Rewrite all of the data below as a JSON list of strings, with one string for each line and any blank lines omitted.

══════════════════════════════

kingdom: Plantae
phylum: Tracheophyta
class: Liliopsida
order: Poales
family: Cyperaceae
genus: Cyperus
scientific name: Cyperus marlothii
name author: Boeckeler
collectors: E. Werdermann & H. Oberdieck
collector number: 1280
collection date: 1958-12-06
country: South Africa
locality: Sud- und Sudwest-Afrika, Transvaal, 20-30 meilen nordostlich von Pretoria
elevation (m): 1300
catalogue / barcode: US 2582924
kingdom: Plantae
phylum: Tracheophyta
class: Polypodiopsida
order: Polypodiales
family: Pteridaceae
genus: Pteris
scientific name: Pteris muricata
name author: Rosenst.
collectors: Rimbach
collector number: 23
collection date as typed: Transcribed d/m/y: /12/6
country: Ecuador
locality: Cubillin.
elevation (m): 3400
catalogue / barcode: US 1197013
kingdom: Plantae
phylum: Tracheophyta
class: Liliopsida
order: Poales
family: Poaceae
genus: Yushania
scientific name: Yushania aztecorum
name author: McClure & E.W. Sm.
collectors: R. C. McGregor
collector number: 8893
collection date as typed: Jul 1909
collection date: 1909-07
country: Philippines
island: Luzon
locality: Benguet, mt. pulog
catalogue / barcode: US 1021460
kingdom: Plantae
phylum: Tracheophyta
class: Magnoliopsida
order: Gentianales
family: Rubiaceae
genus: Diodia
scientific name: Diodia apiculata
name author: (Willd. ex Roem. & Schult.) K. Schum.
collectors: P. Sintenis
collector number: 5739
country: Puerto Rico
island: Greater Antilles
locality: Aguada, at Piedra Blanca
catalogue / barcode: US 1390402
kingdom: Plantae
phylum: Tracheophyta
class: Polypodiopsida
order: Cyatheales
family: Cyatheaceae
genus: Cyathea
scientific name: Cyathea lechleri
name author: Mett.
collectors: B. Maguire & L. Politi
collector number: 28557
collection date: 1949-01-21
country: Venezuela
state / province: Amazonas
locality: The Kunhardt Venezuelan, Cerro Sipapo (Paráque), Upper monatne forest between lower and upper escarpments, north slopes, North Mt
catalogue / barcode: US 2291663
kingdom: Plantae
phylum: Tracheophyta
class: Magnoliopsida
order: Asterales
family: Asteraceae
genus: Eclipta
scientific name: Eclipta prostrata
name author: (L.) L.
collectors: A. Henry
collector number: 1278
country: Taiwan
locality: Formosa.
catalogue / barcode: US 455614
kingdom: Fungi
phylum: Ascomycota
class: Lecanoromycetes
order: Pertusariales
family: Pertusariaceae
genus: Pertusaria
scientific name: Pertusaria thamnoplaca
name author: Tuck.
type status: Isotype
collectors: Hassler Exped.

══════════════════════════════

TASK RESPONSE:
[
  "kingdom: Plantae",
  "phylum: Tracheophyta",
  "class: Liliopsida",
  "order: Poales",
  "family: Cyperaceae",
  "genus: Cyperus",
  "scientific name: Cyperus marlothii",
  "name author: Boeckeler",
  "collectors: E. Werdermann & H. Oberdieck",
  "collector number: 1280",
  "collection date: 1958-12-06",
  "country: South Africa",
  "locality: Sud- und Sudwest-Afrika, Transvaal, 20-30 meilen nordostlich von Pretoria",
  "elevation (m): 1300",
  "catalogue / barcode: US 2582924",
  "kingdom: Plantae",
  "phylum: Tracheophyta",
  "class: Polypodiopsida",
  "order: Polypodiales",
  "family: Pteridaceae",
  "genus: Pteris",
  "scientific name: Pteris muricata",
  "name author: Rosenst.",
  "collectors: Rimbach",
  "collector number: 23",
  "collection date as typed: Transcribed d/m/y: /12/6",
  "country: Ecuador",
  "locality: Cubillin.",
  "elevation (m): 3400",
  "catalogue / barcode: US 1197013",
  "kingdom: Plantae",
  "phylum: Tracheophyta",
  "class: Liliopsida",
  "order: Poales",
  "family: Poaceae",
  "genus: Yushania",
  "scientific name: Yushania aztecorum",
  "name author: McClure & E.W. Sm.",
  "collectors: R. C. McGregor",
  "collector number: 8893",
  "collection date as typed: Jul 1909",
  "collection date: 1909-07",
  "country: Philippines",
  "island: Luzon",
  "locality: Benguet, mt. pulog",
  "catalogue / barcode: US 1021460",
  "kingdom: Plantae",
  "phylum: Tracheophyta",
  "class: Magnoliopsida",
  "order: Gentianales",
  "family: Rubiaceae",
  "genus: Diodia",
  "scientific name: Diodia apiculata",
  "name author: (Willd. ex Roem. & Schult.) K. Schum.",
  "collectors: P. Sintenis",
  "collector number: 5739",
  "country: Puerto Rico",
  "island: Greater Antilles",
  "locality: Aguada, at Piedra Blanca",
  "catalogue / barcode: US 1390402",
  "kingdom: Plantae",
  "phylum: Tracheophyta",
  "class: Polypodiopsida",
  "order: Cyatheales",
  "family: Cyatheaceae",
  "genus: Cyathea",
  "scientific name: Cyathea lechleri",
  "name author: Mett.",
  "collectors: B. Maguire & L. Politi",
  "collector number: 28557",
  "collection date: 1949-01-21",
  "country: Venezuela",
  "state / province: Amazonas",
  "locality: The Kunhardt Venezuelan, Cerro Sipapo (Paráque), Upper monatne forest between lower and upper escarpments, north slopes, North Mt",
  "catalogue / barcode: US 2291663",
  "kingdom: Plantae",
  "phylum: Tracheophyta",
  "class: Magnoliopsida",
  "order: Asterales",
  "family: Asteraceae",
  "genus: Eclipta",
  "scientific name: Eclipta prostrata",
  "name author: (L.) L.",
  "collectors: A. Henry",
  "collector number: 1278",
  "country: Taiwan",
  "locality: Formosa.",
  "catalogue / barcode: US 455614",
  "kingdom: Fungi",
  "phylum: Ascomycota",
  "class: Lecanoromycetes",
  "order: Pertusariales",
  "family: Pertusariaceae",
  "genus: Pertusaria",
  "scientific name: Pertusaria thamnoplaca",
  "name author: Tuck.",
  "type status: Isotype",
  "collectors: Hassler Exped."
]